Recommended with reservations

Distributed by Cinema Guild, 115 West 30th Street, Suite 800, New York, NY 10001; 212-685-6242

Directed by Diana Allan
DVD, color, 88 min.

High School - General Adult
Aging, Anthropology, Area Studies, Biography, Photography

Date Entered: 11/23/2016

Reviewed by Linda Frederiksen, Washington State University, Vancouver, WA

When a young fisherman from Acre, was exiled from his home in 1948, he became one of hundreds of thousands of refugees displaced by the partition of Palestine by the United Nations. Sixty years later, Said Ismael Otruk is in Sidon, Lebanon, where he describes his youth and the impact the Nakba exodus had on him and his family.

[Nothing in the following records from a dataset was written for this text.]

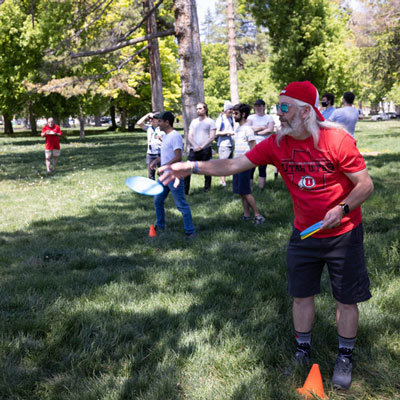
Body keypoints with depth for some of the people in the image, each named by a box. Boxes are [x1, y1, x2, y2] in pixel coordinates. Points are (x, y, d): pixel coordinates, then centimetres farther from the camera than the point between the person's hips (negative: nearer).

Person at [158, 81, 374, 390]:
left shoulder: (337, 140, -21)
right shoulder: (277, 144, -8)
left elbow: (366, 185, -14)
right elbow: (234, 165, -8)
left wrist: (343, 208, -31)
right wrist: (192, 167, -17)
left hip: (343, 235, -4)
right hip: (303, 235, 4)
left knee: (346, 299, 6)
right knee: (301, 295, 12)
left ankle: (345, 358, 27)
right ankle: (303, 353, 32)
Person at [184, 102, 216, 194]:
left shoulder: (210, 122, 1)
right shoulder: (194, 122, 14)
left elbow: (212, 137, -6)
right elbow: (190, 136, 9)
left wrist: (201, 147, -14)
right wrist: (195, 146, -10)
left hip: (206, 150, -3)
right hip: (194, 150, 3)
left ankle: (207, 189, 15)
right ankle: (185, 190, -2)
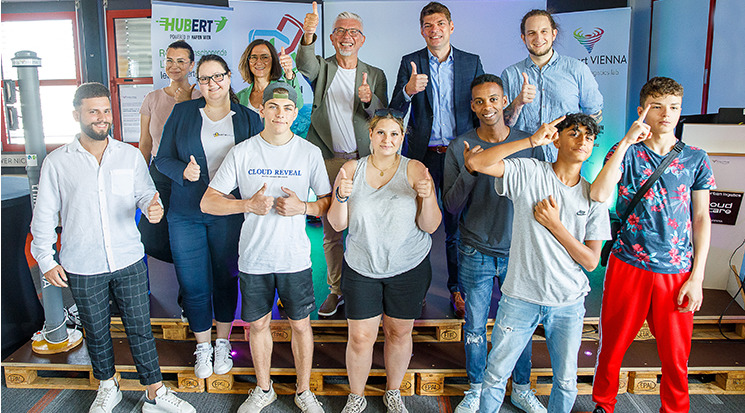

Using a handful of black and white photographs Otruk kept from this period to guide interaction, anthropologist and filmmaker Allan asks the elderly man to talk about what he remembers. In the style of other Sensory Ethnography Lab films, the subject and an off-screen translator provide the only narration while the camera captures environmental sights and sounds occurring near the interviewee. Partly an oral history and partly a photographic study of the effects of memory on personal history, the film is about Otruk’s perceived memories rather than of the historical events at which he was present.

At 25 minutes, the film is short but, at that, slow moving. While the intent of discussing the effects of memory with sensory techniques has value, particularly to anthropologists, with no historical or explanatory context general viewers may have difficulty with recognizing the films merits.